SCOTLAND'S biggest teaching union has warned of an agreement over industrial action on coronavirus safety while lodging two collective grievances with two local authorities on the first official day of re-opening of Scottish schools.

EIS has said it lodged its safety concerns with Scottish Borders Council and Moray Council which it said failed to allow phased returns of pupils and failed to properly consult and reach agreement with it and other unions.

Lack of discussion around using the flexibility of a phased return meant that staff are under "intense pressure "over schools reopening.

It comes after a poll of nearly 30,000 teachers in Scotland outlined serious safety concerns in advance of primary and secondary schools beginning a phased re-opening from yesterday.

some 81.9% have said they registered varying degrees of a lack of confidence over the ability to keep the required 2m distance in the classroom.

Three in four have said they feel unsafe returning to school with the majority saying they feel uncomfortable teaching without social distancing between pupils.

READ MORE: New Covid safety fears as over 80% of Scots teachers are not confident over classroom social distancing

EIS general secretary Larry Flanagan said: “The recent EIS national survey indicated majority support from members for industrial action if required, to ensure the safety of staff and pupils in our schools. We will always seek to resolve collective grievances through dialogue but councils such as Scottish Borders need to engage with the EIS and not seek to bypass proper discussions by claiming a ‘corporate decision’ has been made.”

Scotland's pupils began returning to classes for the first time since lockdown began nearly five months ago.

Borders and Shetland schools were the first to reopen with most others following today.

Yesterday was considered as a national inset day, which means very few if any pupils attend, leaving teachers and staff to prepare for re-opening.

The EIS say that some local authorities such as Glasgow and Edinburgh agreed a return on the 10th to facilitate two days.

All age groups returned in the Scottish Borders yesterday - a week earlier than the normal start of term - but most councils have opted for a phased approach, for instance by having youngest pupils return first.

The Borders also went with two inset days, but during the summer decided to only have one described by the EIS as a “corporate decision without discussion".

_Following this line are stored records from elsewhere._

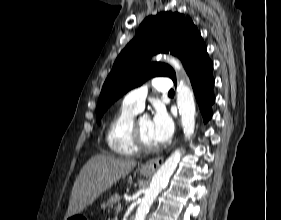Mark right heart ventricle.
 Returning a JSON list of instances; mask_svg holds the SVG:
<instances>
[{
  "mask_svg": "<svg viewBox=\"0 0 281 220\" xmlns=\"http://www.w3.org/2000/svg\"><path fill=\"white\" fill-rule=\"evenodd\" d=\"M138 111L124 102L113 116L106 135L109 149L117 155L131 157L139 151L131 139V128Z\"/></svg>",
  "mask_w": 281,
  "mask_h": 220,
  "instance_id": "obj_1",
  "label": "right heart ventricle"
}]
</instances>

The union said sufficient inset days were needed to allow risk assessments to be signed off, safety precautions put in place and legal requirements such as child protection training to be carried out in the midst of the coronavirus crisis.

An EIS spokesman said: "The EIS, and other unions, have worked alongside Scottish Borders Council management to have updated risk assessments in place, but time is needed for these to be put in place more effectively so that all staff and youngsters can feel safe and secure on their return.

HeraldScotland: School pupils

"The EIS is disappointed that the request for a phased return or a second in-service day was not being considered at the Local Negotiating Committee for Teachers. The Scottish Borders Council grievance asks for a phased return of pupils and Scottish Borders Council has responded by acknowledging our concerns but not acknowledging our grievance. The EIS will be pursuing this matter."

A total of 29,867 teachers completed the latest survey from its launch on August 4 to the Monday morning – the largest survey return the union has ever had.

And some three in four say there should be priority testing available for asymptomatic teachers, with a further 57% saying it should also be available for pupils.

Some 60% expressed support for the decision to reopen schools but a similar figure, 66%, expressing anxiety and a lack of confidence that sufficient mitigations would be in place.

Just 1 in 5 expressed confidence that schools are currently safe with the union saying that indicated "that much more needs to be done to reassure staff that schools are safe to work in".

While councils have been given some flexibility over the back to school timetable, the Scottish government wants all schools fully open by August 18.

A Scottish Borders Council spokesman said: “Throughout our planning for the reopening of schools we have been engaging regularly with colleagues from the relevant trades unions and therefore we are extremely disappointed at the course of action now being taken. This creates unnecessary concern for parents and pupils at what is already a challenging time and we hope to resolve it swiftly.”

A Moray Council spokesperson said: “We discussed return to school guidance with trade unions throughout the school summer holidays and published this guidance following seven virtual consultations with head teachers prior to the start of term. There are arrangements in place across our schools to help pupils and staff phase back to normal in the first few days, including staggered starts and soft introductions to the curriculum, particularly for those in transition years of P1 and S1.”